I went, and was the only student! Not to be deterred, the young man working at the store gave me a one-on-one tutorial. I built a lovely Dragonborn Sorceress.
During my lesson, a couple of scruffy older gentlemen showed up and chatted with us a while. They gave me a good-natured hard time about my Dragonborn, and told war stories about playing in the eighties. I gave them a hard time about being stuck in yesteryear. I felt completely at home. I belonged here. I was at ease (as at ease as it is possible for me to be in public) talking to these guys. I hoped I’d see these men at the one-shot day.
I spent the next week preparing. I read all about Dragonborn and Sorcerers in the player’s handbook. I printed out spell cards for the spells I selected. I wrote a list of my equipment for easy access. I raided my sons’ Legos, carefully selecting a perfect mini figure. I collected two sets of dice, and a handful of additional six-sided dice. I assembled these items into a kit, ready to go. I sent pictures of the kit to everyone I knew. I was so proud of it.

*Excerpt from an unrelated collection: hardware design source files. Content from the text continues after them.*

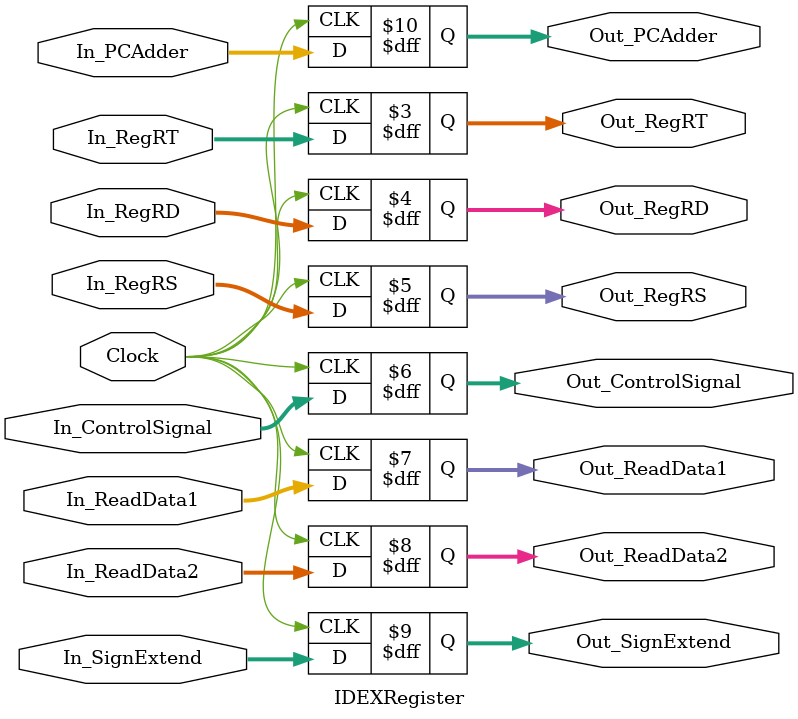
<source format=v>
`timescale 1ns / 1ps


module IDEXRegister(
    Clock,
    In_ControlSignal, In_ReadData1, In_ReadData2, In_SignExtend, In_PCAdder,
    In_RegRT, In_RegRD, In_RegRS,
    
    Out_ControlSignal, Out_ReadData1, Out_ReadData2, Out_SignExtend, Out_PCAdder,
    Out_RegRT, Out_RegRD, Out_RegRS
);

    input        Clock;
    input [4:0]  In_RegRT, In_RegRD, In_RegRS;
    input [31:0] In_ControlSignal, In_ReadData1, In_ReadData2, In_SignExtend, In_PCAdder;
    
    output reg [4:0]  Out_RegRT, Out_RegRD, Out_RegRS;
    output reg [31:0] Out_ControlSignal, Out_ReadData1, Out_ReadData2, Out_SignExtend, Out_PCAdder;
	
	initial begin
        Out_ControlSignal <= 32'd0;
        Out_ReadData1     <= 32'd0;
        Out_ReadData2     <= 32'd0;
        Out_SignExtend    <= 32'd0;
        Out_PCAdder       <= 32'd0;
        Out_RegRT         <= 5'd0;
        Out_RegRD         <= 5'd0;
        Out_RegRS         <= 5'd0;
	end
	
    always @(posedge Clock) begin
        Out_ControlSignal <= In_ControlSignal;
        Out_ReadData1     <= In_ReadData1;
        Out_ReadData2     <= In_ReadData2;
        Out_SignExtend    <= In_SignExtend;
        Out_PCAdder       <= In_PCAdder;
        Out_RegRT         <= In_RegRT;
        Out_RegRD         <= In_RegRD;
        Out_RegRS         <= In_RegRS;
    end
    
endmodule

</source>
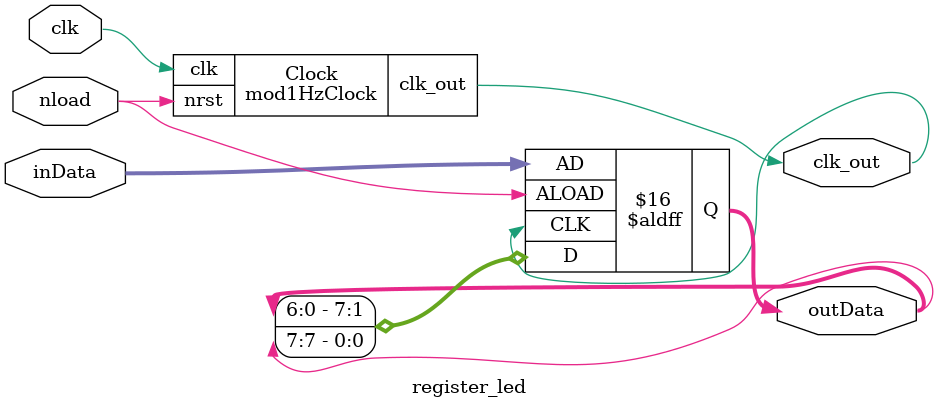
<source format=v>
module mod1HzClock (
    clk,
    nrst,
    clk_out
);
    input clk;
    input nrst;
    output clk_out;

    reg clk_out;
    reg [25:0] counter;


    always @(posedge clk or negedge nrst) begin
        if (nrst == 0) begin
            clk_out <= 0;
            counter <= 0;
        end else if (counter != 24999999) counter <= counter + 1;
        else begin
            clk_out <= !clk_out;
            counter <= 0;
        end
    end
endmodule

module register_led (
    clk,
    nload,
    inData,
    outData,
    clk_out
);
    input clk;
    input nload;
    input [7:0] inData;
    output [7:0] outData;
    output clk_out;
    reg [7:0] outData;

    mod1HzClock Clock (
        .clk    (clk),
        .nrst   (nload),
        .clk_out(clk_out)
    );
    // assign clk_out = clk;

    always @(posedge clk_out or negedge nload) begin
        if (nload == 0) outData <= inData;
        else outData <= {outData[6:0], outData[7]};
    end

endmodule



</source>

And I got nervous. Butterflies in my stomach, goosebumps nervous. I got a huge pimple on my nose. I felt like I was going on a blind date. But it wasn’t with a boy — it was a date with me, to see if this is the me I’m going to become.
The next Saturday arrived. I dropped the kids off at my folks. I showed up at Zulu’s Board Game Cafe a full hour early. I sat in the parking lot texting my brother in law about how excited I was.

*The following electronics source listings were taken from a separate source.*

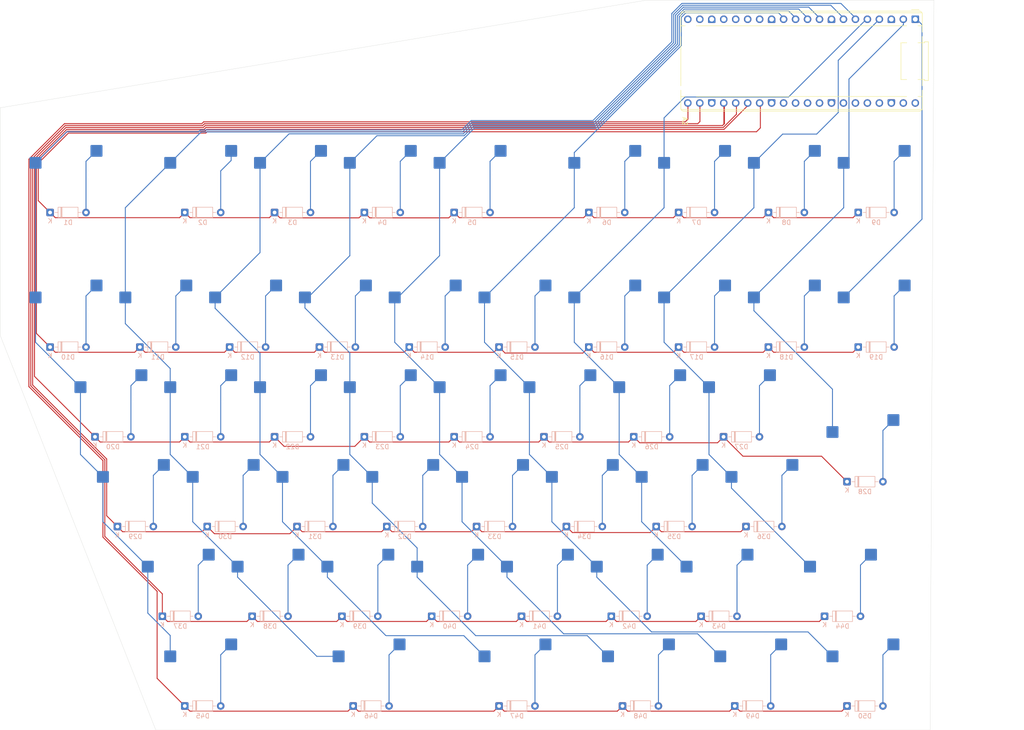
<source format=kicad_pcb>
(kicad_pcb
	(version 20241229)
	(generator "pcbnew")
	(generator_version "9.0")
	(general
		(thickness 1.6)
		(legacy_teardrops no)
	)
	(paper "A3")
	(layers
		(0 "F.Cu" signal)
		(2 "B.Cu" signal)
		(9 "F.Adhes" user "F.Adhesive")
		(11 "B.Adhes" user "B.Adhesive")
		(13 "F.Paste" user)
		(15 "B.Paste" user)
		(5 "F.SilkS" user "F.Silkscreen")
		(7 "B.SilkS" user "B.Silkscreen")
		(1 "F.Mask" user)
		(3 "B.Mask" user)
		(17 "Dwgs.User" user "User.Drawings")
		(19 "Cmts.User" user "User.Comments")
		(21 "Eco1.User" user "User.Eco1")
		(23 "Eco2.User" user "User.Eco2")
		(25 "Edge.Cuts" user)
		(27 "Margin" user)
		(31 "F.CrtYd" user "F.Courtyard")
		(29 "B.CrtYd" user "B.Courtyard")
		(35 "F.Fab" user)
		(33 "B.Fab" user)
		(39 "User.1" user)
		(41 "User.2" user)
		(43 "User.3" user)
		(45 "User.4" user)
	)
	(setup
		(pad_to_mask_clearance 0)
		(allow_soldermask_bridges_in_footprints no)
		(tenting front back)
		(pcbplotparams
			(layerselection 0x00000000_00000000_55555555_5755f5ff)
			(plot_on_all_layers_selection 0x00000000_00000000_00000000_00000000)
			(disableapertmacros no)
			(usegerberextensions no)
			(usegerberattributes yes)
			(usegerberadvancedattributes yes)
			(creategerberjobfile yes)
			(dashed_line_dash_ratio 12.000000)
			(dashed_line_gap_ratio 3.000000)
			(svgprecision 4)
			(plotframeref no)
			(mode 1)
			(useauxorigin no)
			(hpglpennumber 1)
			(hpglpenspeed 20)
			(hpglpendiameter 15.000000)
			(pdf_front_fp_property_popups yes)
			(pdf_back_fp_property_popups yes)
			(pdf_metadata yes)
			(pdf_single_document no)
			(dxfpolygonmode yes)
			(dxfimperialunits yes)
			(dxfusepcbnewfont yes)
			(psnegative no)
			(psa4output no)
			(plot_black_and_white yes)
			(sketchpadsonfab no)
			(plotpadnumbers no)
			(hidednponfab no)
			(sketchdnponfab yes)
			(crossoutdnponfab yes)
			(subtractmaskfromsilk no)
			(outputformat 1)
			(mirror no)
			(drillshape 1)
			(scaleselection 1)
			(outputdirectory "")
		)
	)
	(net 0 "")
	(net 1 "Row0")
	(net 2 "Col0")
	(net 3 "Col9")
	(net 4 "Row3")
	(net 5 "Col7")
	(net 6 "Row4")
	(net 7 "Col2")
	(net 8 "Col4")
	(net 9 "Col1")
	(net 10 "Col8")
	(net 11 "Row2")
	(net 12 "Row1")
	(net 13 "Row5")
	(net 14 "Col3")
	(net 15 "Col6")
	(net 16 "Col5")
	(net 17 "Net-(D1-A)")
	(net 18 "Net-(D2-A)")
	(net 19 "Net-(D3-A)")
	(net 20 "Net-(D4-A)")
	(net 21 "Net-(D5-A)")
	(net 22 "Net-(D6-A)")
	(net 23 "Net-(D7-A)")
	(net 24 "Net-(D8-A)")
	(net 25 "Net-(D9-A)")
	(net 26 "Net-(D10-A)")
	(net 27 "Net-(D11-A)")
	(net 28 "Net-(D12-A)")
	(net 29 "Net-(D14-A)")
	(net 30 "Net-(D15-A)")
	(net 31 "Net-(D16-A)")
	(net 32 "Net-(D17-A)")
	(net 33 "Net-(D18-A)")
	(net 34 "Net-(D19-A)")
	(net 35 "Net-(D21-A)")
	(net 36 "Net-(D22-A)")
	(net 37 "Net-(D23-A)")
	(net 38 "Net-(D24-A)")
	(net 39 "Net-(D25-A)")
	(net 40 "Net-(D26-A)")
	(net 41 "Net-(D28-A)")
	(net 42 "Net-(D29-A)")
	(net 43 "Net-(D30-A)")
	(net 44 "Net-(D31-A)")
	(net 45 "Net-(D32-A)")
	(net 46 "Net-(D33-A)")
	(net 47 "Net-(D35-A)")
	(net 48 "Net-(D36-A)")
	(net 49 "Net-(D37-A)")
	(net 50 "Net-(D38-A)")
	(net 51 "Net-(D39-A)")
	(net 52 "Net-(D40-A)")
	(net 53 "Net-(D42-A)")
	(net 54 "Net-(D43-A)")
	(net 55 "Net-(D44-A)")
	(net 56 "Net-(D45-A)")
	(net 57 "Net-(D46-A)")
	(net 58 "Net-(D47-A)")
	(net 59 "Net-(D49-A)")
	(net 60 "Net-(D50-A)")
	(net 61 "Net-(D13-A)")
	(net 62 "Net-(D20-A)")
	(net 63 "Net-(D27-A)")
	(net 64 "Net-(D34-A)")
	(net 65 "Net-(D41-A)")
	(net 66 "Net-(D48-A)")
	(net 67 "Net-(A2-GND-Pad13)")
	(net 68 "unconnected-(A2-GPIO22-Pad29)")
	(net 69 "unconnected-(A2-GPIO11-Pad15)")
	(net 70 "unconnected-(A2-GPIO10-Pad14)")
	(net 71 "unconnected-(A2-3V3-Pad36)")
	(net 72 "unconnected-(A2-GPIO15-Pad20)")
	(net 73 "unconnected-(A2-VBUS-Pad40)")
	(net 74 "unconnected-(A2-ADC_VREF-Pad35)")
	(net 75 "unconnected-(A2-AGND-Pad33)")
	(net 76 "unconnected-(A2-3V3_EN-Pad37)")
	(net 77 "unconnected-(A2-GPIO13-Pad17)")
	(net 78 "unconnected-(A2-GPIO28_ADC2-Pad34)")
	(net 79 "unconnected-(A2-VSYS-Pad39)")
	(net 80 "unconnected-(A2-GPIO12-Pad16)")
	(net 81 "unconnected-(A2-RUN-Pad30)")
	(net 82 "unconnected-(A2-GPIO26_ADC0-Pad31)")
	(net 83 "unconnected-(A2-GPIO14-Pad19)")
	(net 84 "unconnected-(A2-GPIO27_ADC1-Pad32)")
	(footprint "Module:RaspberryPi_Pico_Common_THT" (layer "F.Cu") (at 219.5575 24.384 -90))
	(footprint "KeySwitch:MX-Hotswap-1U" (layer "B.Cu") (at 73.339 124.079 180))
	(footprint "KeySwitch:MX-Hotswap-1U" (layer "B.Cu") (at 87.6265 57.404 180))
	(footprint "Diode_THT:D_DO-35_SOD27_P7.62mm_Horizontal" (layer "B.Cu") (at 205.07025 122.553999))
	(footprint "KeySwitch:MX-Hotswap-1U" (layer "B.Cu") (at 120.964 143.129 180))
	(footprint "Diode_THT:D_DO-35_SOD27_P7.62mm_Horizontal" (layer "B.Cu") (at 112.2015 93.978999))
	(footprint "KeySwitch:MX-Hotswap-1U" (layer "B.Cu") (at 68.5765 57.404 180))
	(footprint "Diode_THT:D_DO-35_SOD27_P7.62mm_Horizontal" (layer "B.Cu") (at 169.3515 93.978999))
	(footprint "KeySwitch:MX-Hotswap-1U" (layer "B.Cu") (at 135.2515 162.179 180))
	(footprint "KeySwitch:MX-Hotswap-1U" (layer "B.Cu") (at 92.389 124.079 180))
	(footprint "Diode_THT:D_DO-35_SOD27_P7.62mm_Horizontal" (layer "B.Cu") (at 131.2515 93.978999))
	(footprint "Diode_THT:D_DO-35_SOD27_P7.62mm_Horizontal" (layer "B.Cu") (at 178.8765 113.028999))
	(footprint "Diode_THT:D_DO-35_SOD27_P7.62mm_Horizontal" (layer "B.Cu") (at 69.339 132.078999))
	(footprint "Diode_THT:D_DO-35_SOD27_P7.62mm_Horizontal" (layer "B.Cu") (at 188.4015 93.978999))
	(footprint "KeySwitch:MX-Hotswap-1U" (layer "B.Cu") (at 192.4015 57.404 180))
	(footprint "KeySwitch:MX-Hotswap-1U" (layer "B.Cu") (at 40.0015 57.404 180))
	(footprint "Diode_THT:D_DO-35_SOD27_P7.62mm_Horizontal" (layer "B.Cu") (at 64.5765 170.178999))
	(footprint "KeySwitch:MX-Hotswap-1U" (layer "B.Cu") (at 159.064 143.129 180))
	(footprint "KeySwitch:MX-Hotswap-1U" (layer "B.Cu") (at 211.4515 85.979 180))
	(footprint "Diode_THT:D_DO-35_SOD27_P7.62mm_Horizontal" (layer "B.Cu") (at 121.7265 113.028999))
	(footprint "KeySwitch:MX-Hotswap-1U" (layer "B.Cu") (at 106.6765 57.404 180))
	(footprint "KeySwitch:MX-Hotswap-1U" (layer "B.Cu") (at 40.0015 85.979 180))
	(footprint "Diode_THT:D_DO-35_SOD27_P7.62mm_Horizontal" (layer "B.Cu") (at 205.07025 170.178999))
	(footprint "Diode_THT:D_DO-35_SOD27_P7.62mm_Horizontal" (layer "B.Cu") (at 200.30775 151.128999))
	(footprint "Diode_THT:D_DO-35_SOD27_P7.62mm_Horizontal" (layer "B.Cu") (at 140.7765 113.028999))
	(footprint "KeySwitch:MX-Hotswap-1U"
		(layer "B.Cu")
		(uuid "3bd252a0-d81e-45a5-a94f-4c707bc29a8e")
		(at 211.4515 57.404 180)
		(property "Reference" "SW9"
			(at 0 -3.175 180)
			(layer "B.Fab")
			(uuid "903e6043-5cd7-4c14-beab-2692b8d40d68")
			(effects
				(font
					(size 0.8 0.8)
					(thickness 0.15)
				)
				(justify mirror)
			)
		)
		(property "Value" "SW_Push"
			(at 0 7.9375 180)
			(layer "Dwgs.User")
			(uuid "033688c5-4687-49cd-9ab2-a4749d82a807")
			(effects
				(font
					(size 0.8 0.8)
					(thickness 0.15)
				)
			)
		)
		(property "Datasheet" "~"
			(at 0 0 0)
			(unlocked yes)
			(layer "F.Fab")
			(hide yes)
			(uuid "d735348b-7645-48a0-a6b5-b685c81b1600")
			(effects
				(font
					(size 1.27 1.27)
					(thickness 0.15)
				)
			)
		)
		(property "Description" "Push button switch, generic, two pins"
			(at 0 0 0)
			(unlocked yes)
			(layer "F.Fab")
			(hide yes)
			(uuid "96ac0d74-3049-494d-b5eb-66662e67e680")
			(effects
				(font
					(size 1.27 1.27)
					(thickness 0.15)
				)
			)
		)
		(path "/d03005b6-dfc5-4b7c-92b1-23f0630e4d61")
		(sheetname "/")
		(sheetfile "ega-right-kb.kicad_sch")
		(attr smd)
		(fp_line
			(start 9.525 9.525)
			(end -9.525 9.525)
			(stroke
				(width 0.15)
				(type solid)
			)
			(layer "Dwgs.User")
			(uuid "b4646c18-48ac-4fc1-b94e-8db9365768ae")
		)
		(fp_line
			(start 9.525 -9.525)
			(end 9.525 9.525)
			(stroke
				(width 0.15)
				(type solid)
			)
			(layer "Dwgs.User")
			(uuid "9b0d988d-d3a5-4647-97a3-cfc2033ea6cb")
		)
		(fp_line
			(start 9.525 -9.525)
			(end -9.525 -9.525)
			(stroke
				(width 0.15)
				(type solid)
			)
			(layer "Dwgs.User")
			(uuid "6c35908d-8688-4212-99d9-125a2b8d4b6d")
		)
		(fp_line
			(start 7 7)
			(end 5 7)
			(stroke
				(width 0.15)
				(type solid)
			)
			(layer "Dwgs.User")
			(uuid "36fb5003-2a3c-4518-90d2-53156d09e399")
		)
		(fp_line
			(start 7 5)
			(end 7 7)
			(stroke
				(width 0.15)
				(type solid)
			)
			(layer "Dwgs.User")
			(uuid "3e2a96d4-b5ee-4d87-9b8f-dc56e5e3eaa7")
		)
		(fp_line
			(start 7 -7)
			(end 7 -5)
			(stroke
				(width 0.15)
				(type solid)
			)
			(layer "Dwgs.User")
			(uuid "a636cc7e-04b5-4451-b357-d592ddeaa287")
		)
		(fp_line
			(start 5 -7)
			(end 7 -7)
			(stroke
				(width 0.15)
				(type solid)
			)
			(layer "Dwgs.User")
			(uuid "4c9f96b5-ea27-49c1-84ce-e8f5b5368194")
		)
		(fp_line
			(start -7 7)
			(end -5 7)
			(stroke
				(width 0.15)
				(type solid)
			)
			(layer "Dwgs.User")
			(uuid "fc6e1e9a-2712-4b3f-9031-edb6fd7a46d2")
		)
		(fp_line
			(start -7 5)
			(end -7 7)
			(stroke
				(width 0.15)
				(type solid)
			)
			(layer "Dwgs.User")
			(uuid "6ecc6e1f-cbfb-4e2c-b37d-d41f0a994881")
		)
		(fp_line
			(start -7 -5)
			(end -7 -7)
			(stroke
				(width 0.15)
				(type solid)
			)
			(layer "Dwgs.User")
			(uuid "0f0a29d9-ce77-4821-a5cd-8bb295b0d9cc")
		)
		(fp_line
			(start -7 -7)
			(end -5 -7)
			(stroke
				(width 0.15)
				(type solid)
			)
			(layer "Dwgs.User")
			(uuid "22d8da9a-260a-4e1b-8619-d9000142c7dd")
		)
		(fp_line
			(start -9.525 -9.525)
			(end -9.525 9.525)
			(stroke
				(width 0.15)
				(type solid)
			)
			(layer "Dwgs.User")
			(uuid "f2e94a61-0a2f-49ba-a273-36c1054dacaf")
		)
		(fp_line
			(start 8.45 3.875)
			(end 6.5 3.875)
			(stroke
				(width 0.127)
				(type solid)
			)
			(layer "B.CrtYd")
			(uuid "63b4e3b3-1fdd-4db3-90a9-ba59daa09db2")
		)
		(fp_line
			(start 8.45 1.2)
			(end 8.45 3.875)
			(stroke
				(width 0.127)
				(type solid)
			)
			(layer "B.CrtYd")
			(uuid "e3bcb266-6721-452d-a8e2-cb589971ecb2")
		)
		(fp_line
			(start 6.5 3.875)
			(end 6.5 4.5)
			(stroke
				(width 0.127)
				(type solid)
			)
			(layer "B.CrtYd")
			(uuid "4512cef6-3196-4eef-964c-2ab34060d61a")
		)
		(fp_line
			(start 6.5 1.2)
			(end 8.45 1.2)
			(stroke
				(width 0.127)
				(type solid)
			)
			(layer "B.CrtYd")
			(uuid "09f333e1-0d6f-4665-ab29-16655e0ad8c1")
		)
		(fp_line
			(start 6.5 1.2)
			(end 6.5 0.6)
			(stroke
				(width 0.127)
				(type solid)
			)
			(layer "B.CrtYd")
			(uuid "972988ba-523a-4e8c-a014-d29671b64ff7")
		)
		(fp_line
			(start 4 7)
			(end -5.3 7)
			(stroke
				(width 0.127)
				(type solid)
			)
			(layer "B.CrtYd")
			(uuid "7604beca-54e2-486b-8759-0d0c4d93d67a")
		)
		(fp_line
			(start 2.4 0.6)
			(end 6.5 0.6)
			(stroke
				(width 0.127)
				(type solid)
			)
			(layer "B.CrtYd")
			(uuid "0da79b9d-72dc-4dc3-9606-58dac2e41a1a")
		)
		(fp_line
			(start -5.3 6.4)
			(end -5.3 7)
			(stroke
				(width 0.127)
				(type solid)
			)
			(layer "B.CrtYd")
			(uuid "6b8994fd-5fa9-4751-849c-a8a91028ffdc")
		)
		(fp_line
			(start -5.3 3.75)
			(end -5.3 2.6)
			(stroke
				(width 0.127)
				(type solid)
			)
			(layer "B.CrtYd")
			(uuid "5071bea5-85dc-4a00-8ace-0c1f2de9305b")
		)
		(fp_line
			(start -5.3 3.75)
			(end -7.2 3.75)
			(stroke
				(width 0.127)
				(type solid)
			)
			(layer "B.CrtYd")
			(uuid "1b32c288-a49f-44fe-afbf-885ad3925aae")
		)
		(fp_line
			(start -5.3 2.6)
			(end 0.4 2.6)
			(stroke
				(width 0.127)
				(type solid)
			)
			(layer "B.CrtYd")
			(uuid
... [559184 chars truncated]
</source>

Should I go in and get something to eat, or wait here until closer to starting time? Wait-
Why hasn’t my phone beeped the reminder of this event?
I checked my calendar. The one shot was on SUNDAY.

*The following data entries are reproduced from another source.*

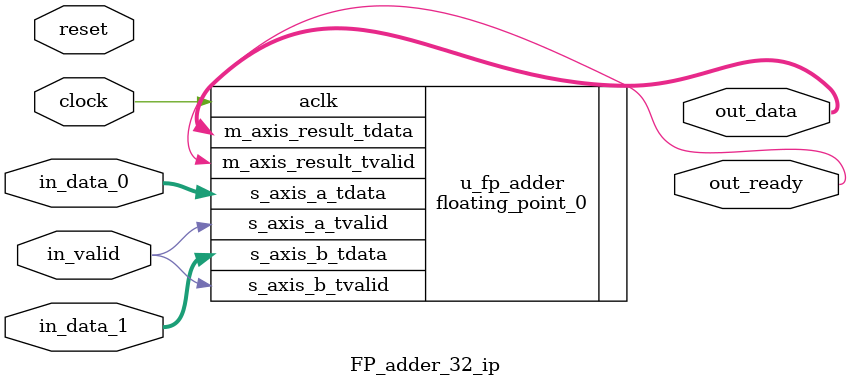
<source format=sv>

module FP_adder_32_ip(
  input         clock,
                reset,
                in_valid,
  input  [31:0] in_data_0,
                in_data_1,
  output [31:0] out_data,
  output        out_ready
);

floating_point_0 u_fp_adder(.s_axis_a_tdata      (in_data_0),
                            .s_axis_a_tvalid     (in_valid ),
                            .s_axis_b_tdata      (in_data_1),
                            .s_axis_b_tvalid     (in_valid ),
                            .m_axis_result_tdata (out_data ),
                            .m_axis_result_tvalid(out_ready),
                            .aclk                (clock    ));
endmodule


</source>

How did I make that mistake? I was so thrilled, so excited, so looking forward to it. How could I get the day wrong? I couldn’t go the next day. I had made plans with the kids. I didn’t want to bring them along. So I missed it. I just missed it. I would actually use the word ‘crestfallen’ to describe my emotions.
I went and saw a movie. A Quiet Place.
I have contacted Zulu’s since then, and they are planning another one-shot soon.
Meanwhile, I have learned, through Meetup.com, of a pair of friends who are looking for 3 more players to join a DnD campaign every other Friday. That is perfect scheduling for me, but of course I have no idea if we will ‘click’ or if I will hate them. I messaged the guy and he said that a total noob is completely welcome. It is a bit dice though – since it’s at his house. I am thinking if this comes together I will ask if we can have the first game at a shop so we can all meet each other. Is that being too paranoid? I am a girl, and it seems that meeting someone online and showing up at their house is a good way to wind up dismembered in dumpsters. Would he/they be offended? I suppose I will feel it out if it happens. Last I saw, he wasn’t having luck.
So a swing and a miss, but I’m still on the hunt for a DnD group.